Aux yeux de Claude, Muriel est la cristallisation de l’idéal féminin inspiré par le surréalisme: «La vie de cette femme essentiellement surréaliste est marquée de tragédies personnelles intenses […]Chez elle, oui, vraiment, il y a beaucoup de la Nadja de Breton […] Je fus celui qui l’initia au surréalisme. Elle reconnut immédiatement en elle des échos familiers — le surréalisme, sans rien connaître du mouvement historique, elle l’avait toujours vécu dans sa vie privée. En même temps un prodigieux roman s’éveille en moi» (Lettre du 2 mai 1950 à Jean-Isidore Cleuffeu, cité par J. Marchand, Claude Gauvreau, poète et mythocrate, Montréal, VLB, 1979, p. 264). Cependant, «l’ange diaphane» tente de résister aux contraintes de l’adoration où Claude l’enfermait, lui, qui se considérait «chevalier des temps sauvages, bête de l’amour, centaure indomptable, le chien loyal». Elle lui dit: «Tu m’idéalises: en réalité, je suis une pauvre fille. Je ne peux pas répondre à tes attentes»; «Je ne peux plus me sentir déloyale. Sois, mon ami, ne sois plus mon amant» (J. Ferron, Du fond de mon arrière-cuisine, p. 263)
Au-delà de cet «amour fou» dont elle se sent prisonnière, Muriel vit un autre drame qui touche plus profondément son identité féminine: sa stérilité, à la suite d'un avortement, et son désir d’avoir un enfant. Ferron est le premier à avoir saisi cette fêlure: «Je l’ai vue s’attaquer à Claude qui, tel un père noble, ne se défendit pas.

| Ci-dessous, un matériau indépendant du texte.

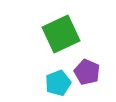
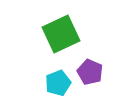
purple pentagon: moved 3 px right
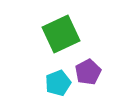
purple pentagon: moved 2 px left; rotated 20 degrees clockwise
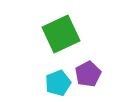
purple pentagon: moved 2 px down
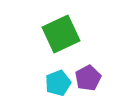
purple pentagon: moved 4 px down
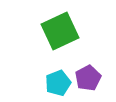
green square: moved 1 px left, 3 px up
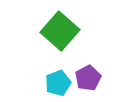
green square: rotated 24 degrees counterclockwise
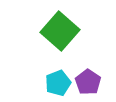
purple pentagon: moved 4 px down; rotated 10 degrees counterclockwise
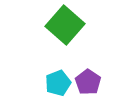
green square: moved 5 px right, 6 px up
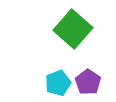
green square: moved 8 px right, 4 px down
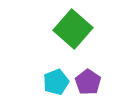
cyan pentagon: moved 2 px left, 1 px up
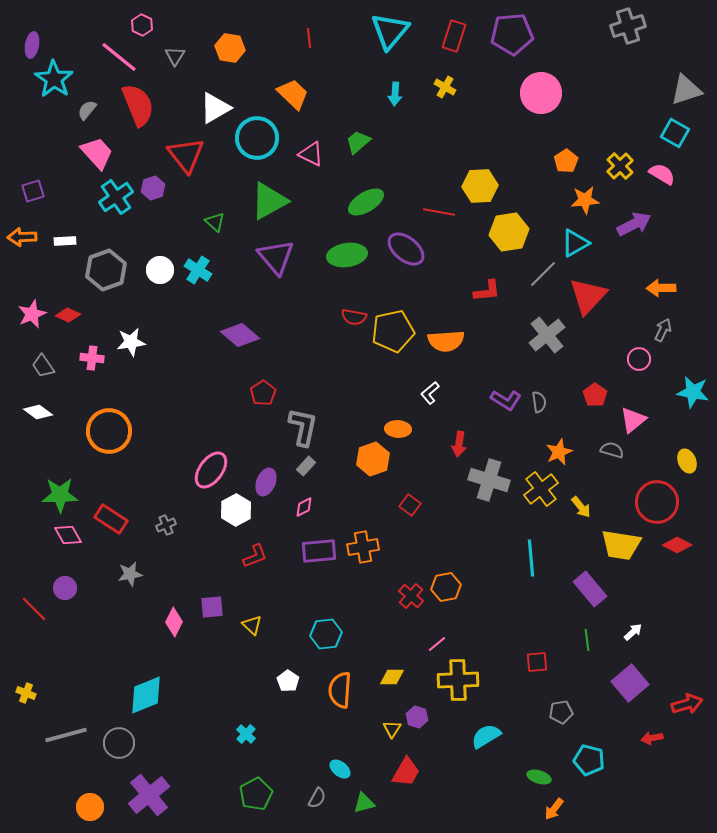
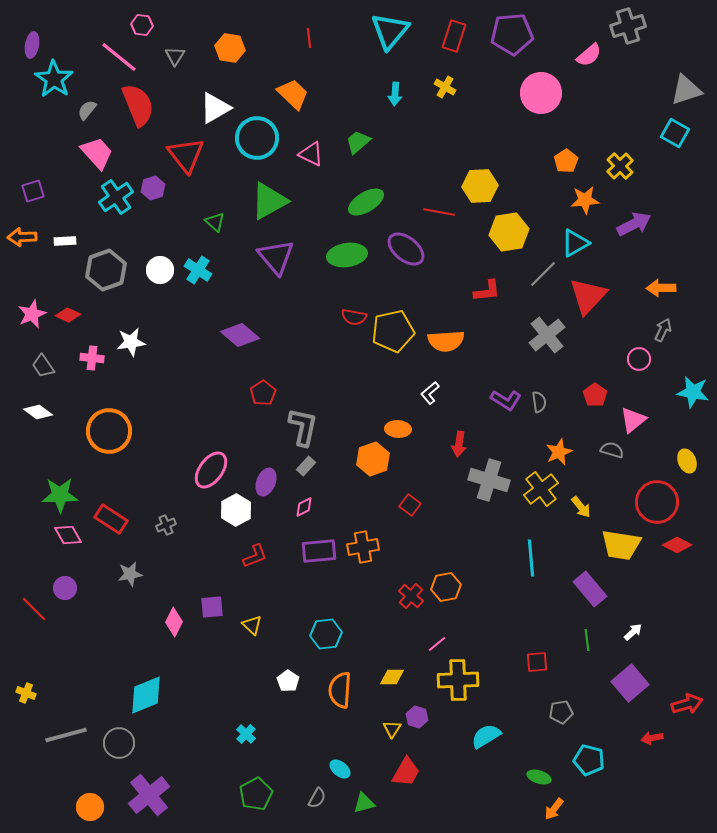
pink hexagon at (142, 25): rotated 20 degrees counterclockwise
pink semicircle at (662, 174): moved 73 px left, 119 px up; rotated 108 degrees clockwise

Sans doute était-elle prédisposée, mais elle avait développé une sorte d’impuissance sexuelle parce qu’elle ne pouvait pas avoir d’enfants. En aurait-elle eu un, je me demande ce qu’elle en aurait fait» (Du fond de mon arrière-cuisine, p. 263). Dans un article magistral, Patricia Smart explique comment Muriel a vécu un paradoxe douloureux. Son désir d’autonomie* afin de vivre sa vie selon son bon vouloir et son bon plaisir est en révolte contre son désir de répondre aux modèles de la femme véhiculés dans la société: celui de la maternité, imposé par la tradition et celui de la femme-objet ou de la femme-enfant, imposé par ses mâles adorateurs («Derrière la femme-objet: la représentation de Muriel Guilbault dans Beauté baroque», Études françaises, vol. 34, nos 2-3, 1998, p. 99-111). À la fin de sa brève vie, elle perdra sa violence physique et verbale. Claude en témoigne: «Elle est si douce, si douce, elle se désincarne, on dirait…» Elle sait proche son heure ultime, librement choisie, et Claude devine intuitivement sa mort prochaine: «Blanche, blanche comme un vœu de vierge. Effrayante douceur. […] L’esprit détaché de tout, gambade sur les cheveux éthérés du sublime. Le merveilleux passe à travers elle» (Beauté Baroque, p. 159-160).